- Genre: Comedy drama
- Written by: Terry Cafolla
- Directed by: Colin Barr
- Starring: Tom Payne Michelle Fairley Lorcan Cranitch Des McAleer
- Theme music composer: Daniel Pemberton
- Country of origin: United Kingdom
- Original language: English

Production
- Producer: Colin Barr
- Editor: Mark Thornton
- Running time: 90 minutes

Original release
- Network: BBC Two BBC Northern Ireland
- Release: 26 April 2009

= Best: His Mother's Son =

Best: His Mother's Son is a 2009 comedy-drama television film that chronicles the life of the late footballer George Best's mother, Ann, and her battles against alcoholism that would ultimately lead to her death at the age of 54. The film was originally broadcast on BBC Two and BBC Northern Ireland on 26 April 2009, receiving ratings of 2.74 million viewers.

Best: His Mother's Son was filmed at County Antrim and Belfast in Northern Ireland, the country where George Best was born in 1946. It starred Tom Payne as the title character, with Michelle Fairley playing his mother Ann and Lorcan Cranitch appearing as his father Dickie. Des McAleer was also featured as the Manchester United manager during George's playing career, Matt Busby.

==Background==
The film looks at the later life of George Best's mother, Ann, who became an alcoholic despite having never touched alcohol before the age of 40. However she became so addicted that it killed her within 10 years. The film focuses upon how much this was influenced by her son's fame and also whether she had an effect on her son, who died in 2005 from organ failure.

==Cast and characters==
- Tom Payne as George Best
- Michelle Fairley as Ann Best
- Lorcan Cranitch as Dickie Best
- Lisa Hogg as Carol Best
- Laura Donnelly as Barbara Best
- Des McAleer as Matt Busby
- Stephen Hagan as Steve Fullaway
- Bronagh Taggart as Ruby Emerson
- Niamh McGrady as Martha Devine

==Controversy==
The film has been met with controversy, with claims from the Best family that the writers and producers had not been given permission to make the film. George Best's sister gave an interview to the Belfast Telegraph in which she said "Everyone declined to participate in [the filming]. The family was asked but we weren't prepared to give the BBC any information on my mum's alcoholism." Julia told the newspaper that she was also a recovering alcoholic and would have found it very difficult to allow the film to be made. She went on to say "As a recovering alcoholic myself I am totally aware of the need for publicity for this subject, but I totally object to anyone using my family to do it — especially since the three main characters in this drama are dead and can’t defend themselves." Barbara McNarry, the sister of George Best, said that the film's portrayal of alcoholism showed a "simplistic and limited understanding of this complex disease".

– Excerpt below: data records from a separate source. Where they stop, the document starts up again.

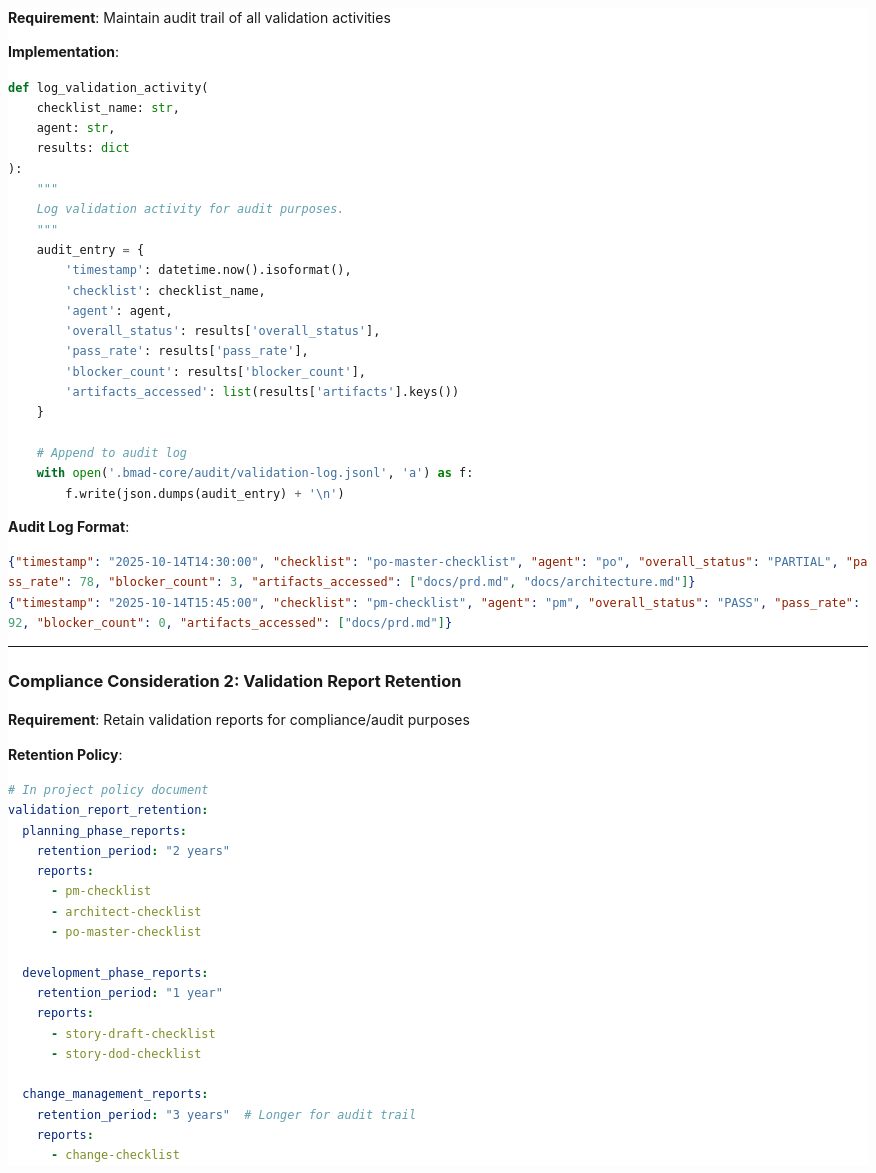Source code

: **Requirement**: Maintain audit trail of all validation activities

**Implementation**:
```python
def log_validation_activity(
    checklist_name: str,
    agent: str,
    results: dict
):
    """
    Log validation activity for audit purposes.
    """
    audit_entry = {
        'timestamp': datetime.now().isoformat(),
        'checklist': checklist_name,
        'agent': agent,
        'overall_status': results['overall_status'],
        'pass_rate': results['pass_rate'],
        'blocker_count': results['blocker_count'],
        'artifacts_accessed': list(results['artifacts'].keys())
    }

    # Append to audit log
    with open('.bmad-core/audit/validation-log.jsonl', 'a') as f:
        f.write(json.dumps(audit_entry) + '\n')
```

**Audit Log Format**:
```json
{"timestamp": "2025-10-14T14:30:00", "checklist": "po-master-checklist", "agent": "po", "overall_status": "PARTIAL", "pass_rate": 78, "blocker_count": 3, "artifacts_accessed": ["docs/prd.md", "docs/architecture.md"]}
{"timestamp": "2025-10-14T15:45:00", "checklist": "pm-checklist", "agent": "pm", "overall_status": "PASS", "pass_rate": 92, "blocker_count": 0, "artifacts_accessed": ["docs/prd.md"]}
```

---

### Compliance Consideration 2: Validation Report Retention

**Requirement**: Retain validation reports for compliance/audit purposes

**Retention Policy**:
```yaml
# In project policy document
validation_report_retention:
  planning_phase_reports:
    retention_period: "2 years"
    reports:
      - pm-checklist
      - architect-checklist
      - po-master-checklist

  development_phase_reports:
    retention_period: "1 year"
    reports:
      - story-draft-checklist
      - story-dod-checklist

  change_management_reports:
    retention_period: "3 years"  # Longer for audit trail
    reports:
      - change-checklist
```
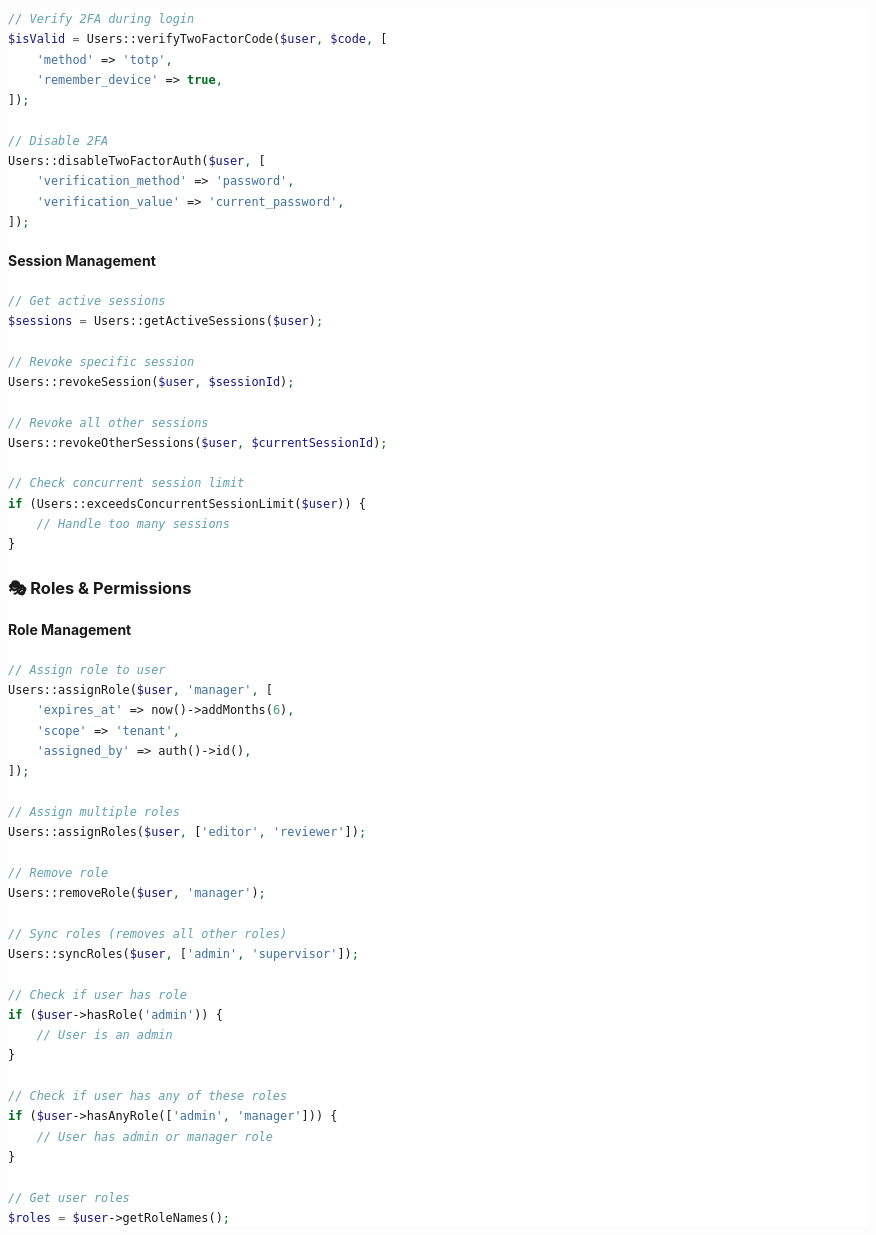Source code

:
 ```php
// Verify 2FA during login
$isValid = Users::verifyTwoFactorCode($user, $code, [
    'method' => 'totp',
    'remember_device' => true,
]);

// Disable 2FA
Users::disableTwoFactorAuth($user, [
    'verification_method' => 'password',
    'verification_value' => 'current_password',
]);
```

#### Session Management

```php
// Get active sessions
$sessions = Users::getActiveSessions($user);

// Revoke specific session
Users::revokeSession($user, $sessionId);

// Revoke all other sessions
Users::revokeOtherSessions($user, $currentSessionId);

// Check concurrent session limit
if (Users::exceedsConcurrentSessionLimit($user)) {
    // Handle too many sessions
}
```

### 🎭 **Roles & Permissions**

#### Role Management

```php
// Assign role to user
Users::assignRole($user, 'manager', [
    'expires_at' => now()->addMonths(6),
    'scope' => 'tenant',
    'assigned_by' => auth()->id(),
]);

// Assign multiple roles
Users::assignRoles($user, ['editor', 'reviewer']);

// Remove role
Users::removeRole($user, 'manager');

// Sync roles (removes all other roles)
Users::syncRoles($user, ['admin', 'supervisor']);

// Check if user has role
if ($user->hasRole('admin')) {
    // User is an admin
}

// Check if user has any of these roles
if ($user->hasAnyRole(['admin', 'manager'])) {
    // User has admin or manager role
}

// Get user roles
$roles = $user->getRoleNames();
```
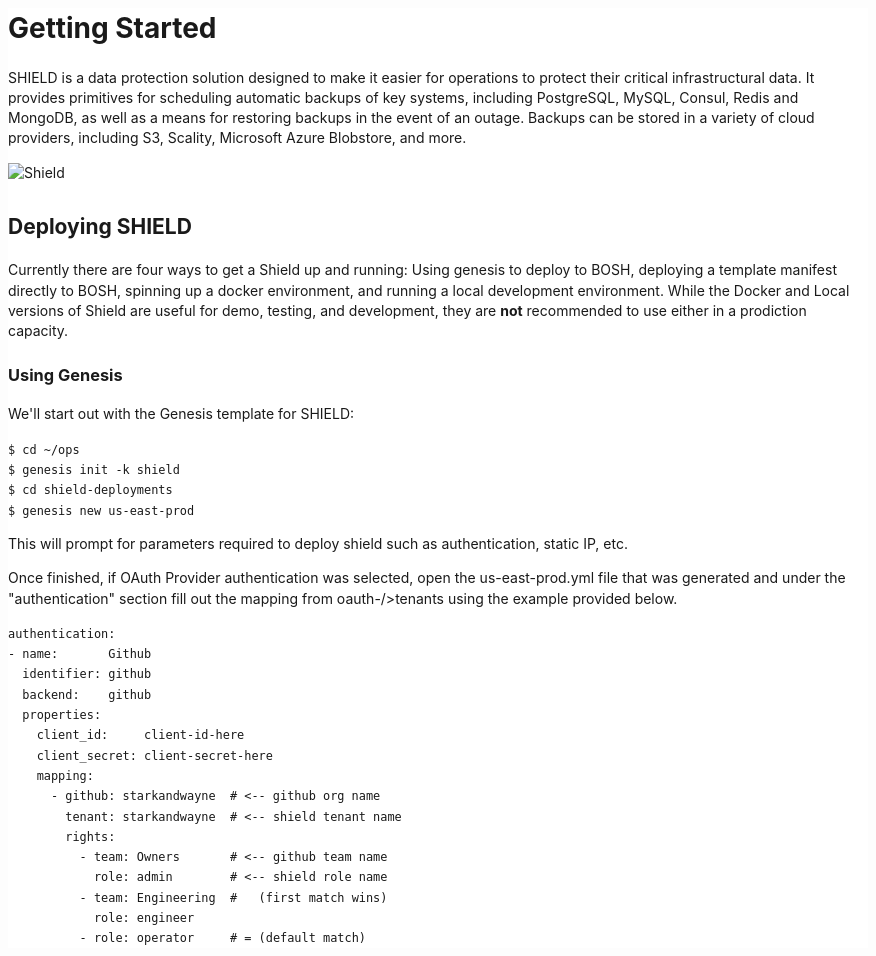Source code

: Getting Started
===============

SHIELD is a data protection solution designed to make it easier for operations
to protect their critical infrastructural data. It provides primitives for
scheduling automatic backups of key systems, including PostgreSQL, MySQL,
Consul, Redis and MongoDB, as well as a means for restoring backups in the event
of an outage. Backups can be stored in a variety of cloud providers, including
S3, Scality, Microsoft Azure Blobstore, and more.

![Shield]($docs/ops/getting-started/image00.png)

Deploying SHIELD
----------------

Currently there are four ways to get a Shield up and running: Using genesis to
deploy to BOSH, deploying a template manifest directly to BOSH, spinning up a
docker environment, and running a local development environment. While the
Docker and Local versions of Shield are useful for demo, testing, and
development, they are **not** recommended to use either in a prodiction
capacity.

### Using Genesis

We'll start out with the Genesis template for SHIELD:

    $ cd ~/ops
    $ genesis init -k shield
    $ cd shield-deployments
    $ genesis new us-east-prod

This will prompt for parameters required to deploy shield such as
authentication, static IP, etc.

Once finished, if OAuth Provider authentication was selected, open the
us-east-prod.yml file that was generated and under the "authentication"
section fill out the mapping from oauth-/>tenants using the example
provided below.

    authentication:
    - name:       Github
      identifier: github
      backend:    github
      properties:
        client_id:     client-id-here
        client_secret: client-secret-here
        mapping:
          - github: starkandwayne  # <-- github org name
            tenant: starkandwayne  # <-- shield tenant name
            rights:
              - team: Owners       # <-- github team name
                role: admin        # <-- shield role name
              - team: Engineering  #   (first match wins)
                role: engineer
              - role: operator     # = (default match)
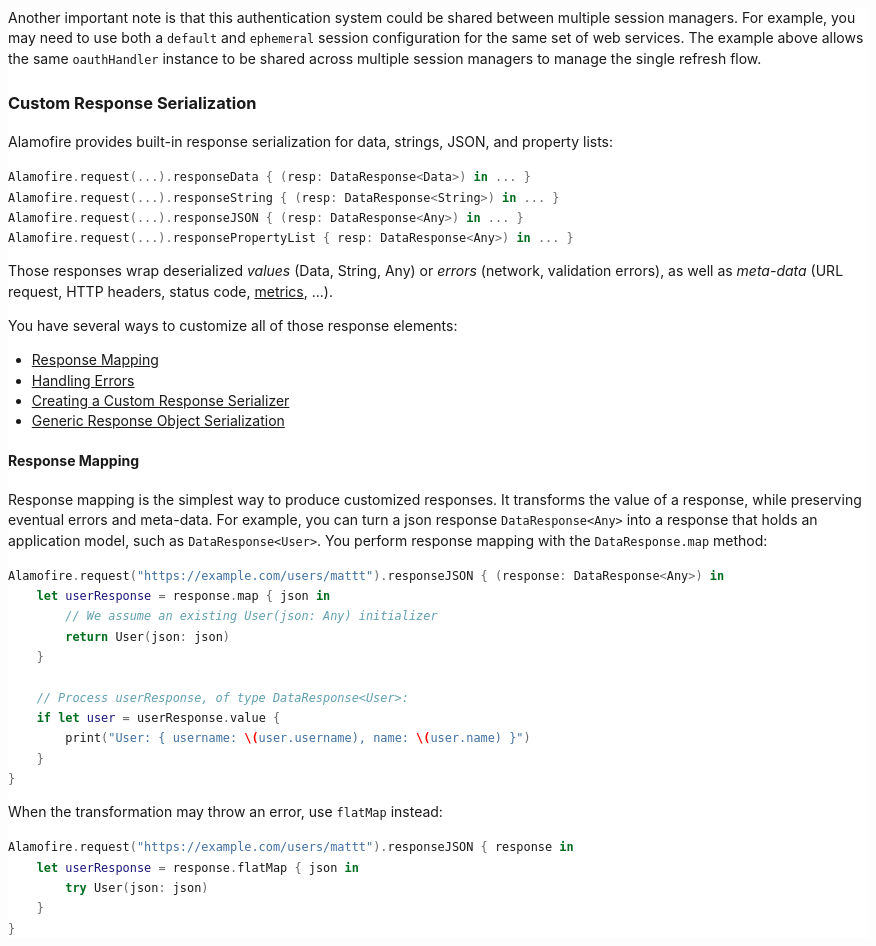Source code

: Another important note is that this authentication system could be shared between multiple session managers. For example, you may need to use both a `default` and `ephemeral` session configuration for the same set of web services. The example above allows the same `oauthHandler` instance to be shared across multiple session managers to manage the single refresh flow.

### Custom Response Serialization

Alamofire provides built-in response serialization for data, strings, JSON, and property lists:

```swift
Alamofire.request(...).responseData { (resp: DataResponse<Data>) in ... }
Alamofire.request(...).responseString { (resp: DataResponse<String>) in ... }
Alamofire.request(...).responseJSON { (resp: DataResponse<Any>) in ... }
Alamofire.request(...).responsePropertyList { resp: DataResponse<Any>) in ... }
```

Those responses wrap deserialized *values* (Data, String, Any) or *errors* (network, validation errors), as well as *meta-data* (URL request, HTTP headers, status code, [metrics](#statistical-metrics), ...).

You have several ways to customize all of those response elements:

- [Response Mapping](#response-mapping)
- [Handling Errors](#handling-errors)
- [Creating a Custom Response Serializer](#creating-a-custom-response-serializer)
- [Generic Response Object Serialization](#generic-response-object-serialization)

#### Response Mapping

Response mapping is the simplest way to produce customized responses. It transforms the value of a response, while preserving eventual errors and meta-data. For example, you can turn a json response `DataResponse<Any>` into a response that holds an application model, such as `DataResponse<User>`. You perform response mapping with the `DataResponse.map` method:

```swift
Alamofire.request("https://example.com/users/mattt").responseJSON { (response: DataResponse<Any>) in
    let userResponse = response.map { json in
        // We assume an existing User(json: Any) initializer
        return User(json: json)
    }

    // Process userResponse, of type DataResponse<User>:
    if let user = userResponse.value {
        print("User: { username: \(user.username), name: \(user.name) }")
    }
}
```

When the transformation may throw an error, use `flatMap` instead:

```swift
Alamofire.request("https://example.com/users/mattt").responseJSON { response in
    let userResponse = response.flatMap { json in
        try User(json: json)
    }
}
```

There was also controversy over how accurately events are portrayed, despite the fact that real game footage and interviews are used within the film. Tom Payne was quoted in an interview saying "It's meant to be based on real events but there are some parts which are made for TV". He also said that he had done much reading to prepare for the role but "as far as the family are concerned, they were unconnected to the film".

==Reception==

The film received a mixed response from television critics. Andrew Billen, writing in The Times, gave it 3 stars out of 5 said of Tom Payne's performance "Tom Payne as George surprised early on by emphasising his shyness and naivety but he did not grow sufficiently to convince us that he had the charisma and stature of a fifth Beatle". Sky Television wrote that it was a "much hyped drama, but one thing is for sure that the compelling story of the boy from Belfast who went on to become a world class footy player - will always be in the nation's hearts." The Daily Telegraphs Damian Thompson wrote that it was a "gloomy drama" in terms of the material it was dealing with but "the recreation of late-Sixties Belfast was accurate and...intelligently subdued" and described Michelle Fairley's portrayal of Ann Best as "magnificent, pulling off the difficult trick of conveying the hidden drunkenness of the respectable woman alcoholic." Tom Sutcliffe, writing in The Independent, drew comparisons with Five Minutes of Heaven, a recent drama that was also set in Northern Ireland. He said that the film "remained penned in by biographical fidelity" and "it somehow seemed smaller than the tale it was telling...it consciously offered the back-story to a larger and better-known melodrama...it never seemed entirely sure what to do with the material it had."